In May this year, Stryker said that it does not intend to make an offer for Smith & Nephew for six months after the Financial Times reported it has hired banks and is working on obtaining funding for a possible bid for the UK-listed medical device maker. (See: Stryker denies Smith & Nephew bid)
That standstill period expires this week, after which the Michigan-based company is free to table a bid.
Stryker is considering structuring the transaction as a so-called tax inversion, allowing it to move its base to the UK, where the taxes are lower compared to the US, the report said.

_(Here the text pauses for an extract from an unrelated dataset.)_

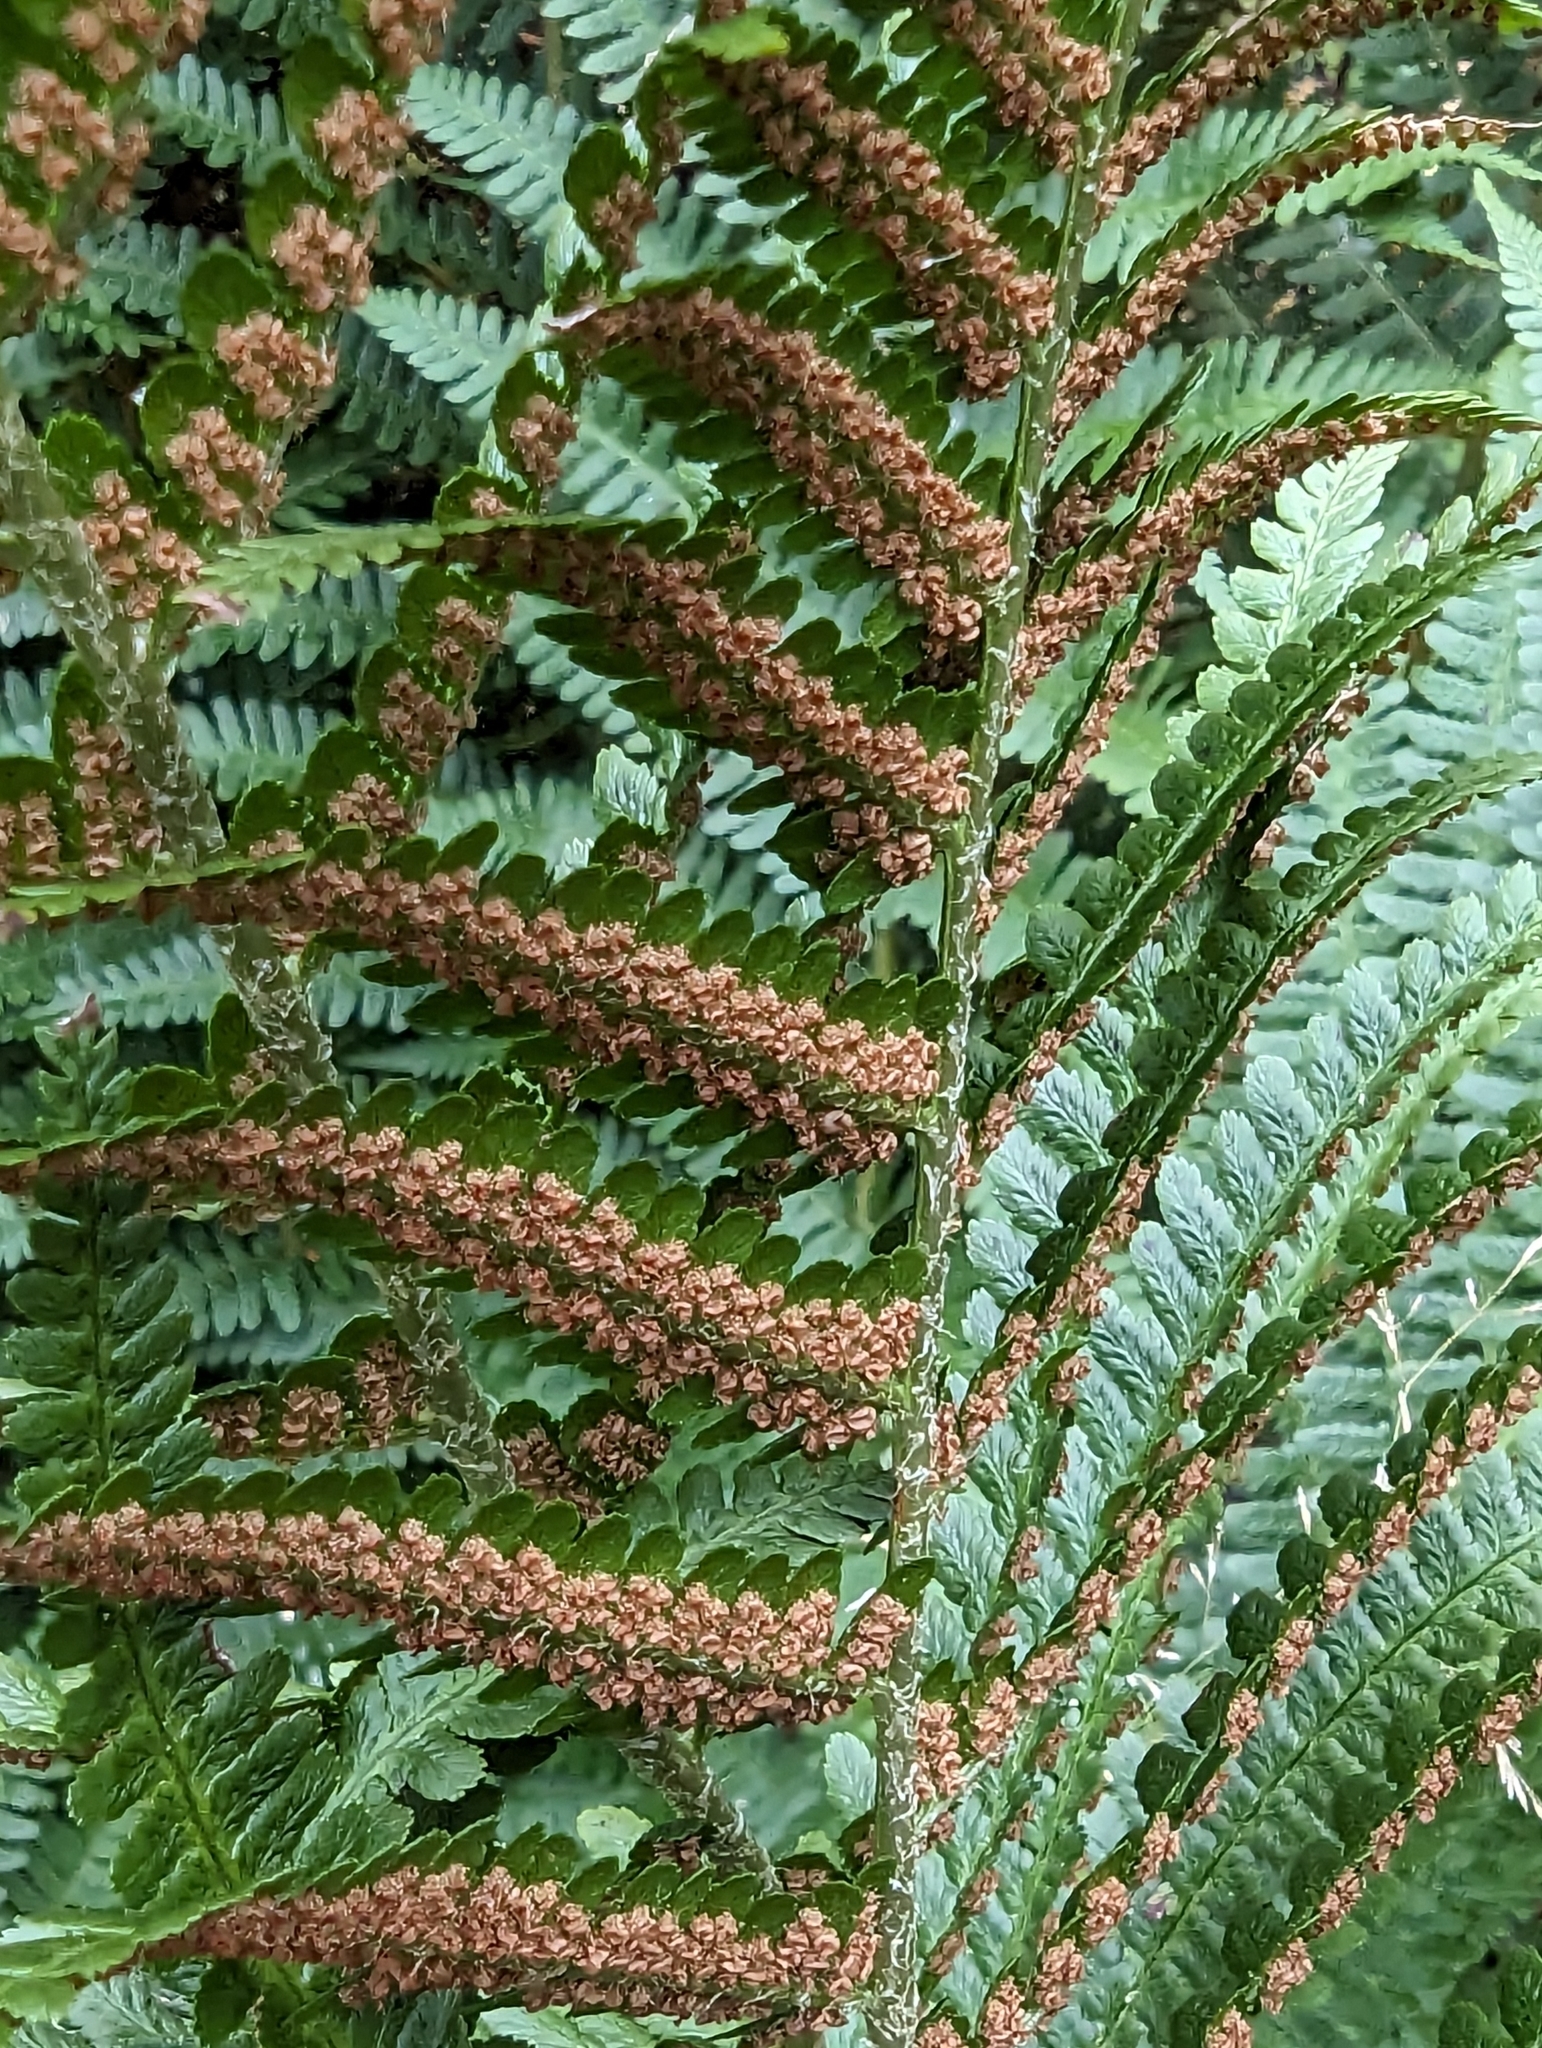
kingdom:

But a spate of recent overseas acquisitions made by US companies in order to move their tax base to countries with lower tax rates had forced the US Treasury in September to unveil harsh changes on corporate inversions and scuppered several high profile deals, including Illinois-based AbbVie's proposed $55-billion (£32 billion) takeover of Irish drug maker Shire Plc. (See: AbbVie to reconsider $55-bn Shire deal)
US companies argue that reincorporating into countries with low tax rates would bring them on a level playing field against global competitors who pay lower taxes. But US lawmakers have criticised such moves as unpatriotic.
But Stryker is not looking at saving taxes since its tax rate is around 23 per cent, while Smith & Nephew's tax rate is 29 per cent, but a deal would help Stryker spend its profits generated overseas instead of re3patriating them to the US where it is liable to pay a 35-per cent corporation tax.
Smith & Nephew, which started off as a dispensing chemist in 1856, is the world's largest maker of arthroscopy products, second-largest maker of advanced wound management products, third-largest producer of trauma and clinical therapy products and fourth-largest producer of orthopaedic reconstruction products.
The company has operations in 32 countries and sells over 1,000 products in over 90 countries.
With a market cap of £10.2 billion ($16 billion), the London-based company has a presence in more than 90 countries and generated sales of $4.3 billion in 2013.
In recent times Smith & Nephew has been frequently reported by analysts as a takeover target.
In 2010 Johnson & Johnson was reported to be considering making a fresh takeover bid for the FTSE 100 company after the board of Smith & Nephew had earlier rejected the US healthcare giant's informal takeover offer of 750 pence-a-share, or £7 billion.
In June this year, Bloomberg had reported that US medical device maker Medtronic Inc was weighing a deal to acquire London-based Smith & Nephew in order to lower its taxes by moving its base to the UK.
Founded by Dr. Homer Stryker as the Orthopedic Frame company in 1946, Stryker is one of the world's leading medical technology companies offering a diverse array of medical devices, including reconstructive implants, medical and surgical equipment, and neurotechnology and spine products.
Stryker competes with DePuy Orthopaedics, Zimmer Holdings, Medtronic, Synthes, Smith & Nephew, and Biomet, and holds a 16-per cent share in the global orthopaedic market.
The company sells its products through local dealers and direct sales force to doctors, hospitals, and other healthcare facilities, as well as through third-party dealers and distributors primarily in the US, Ireland, Germany, France, Switzerland, the UK, Japan, Canada, the Pacific region, and Latin America.
Stryker posted net profit of $1 billion in 2013 on revenues of $9 billion, and has a market cap of $34.6 billion.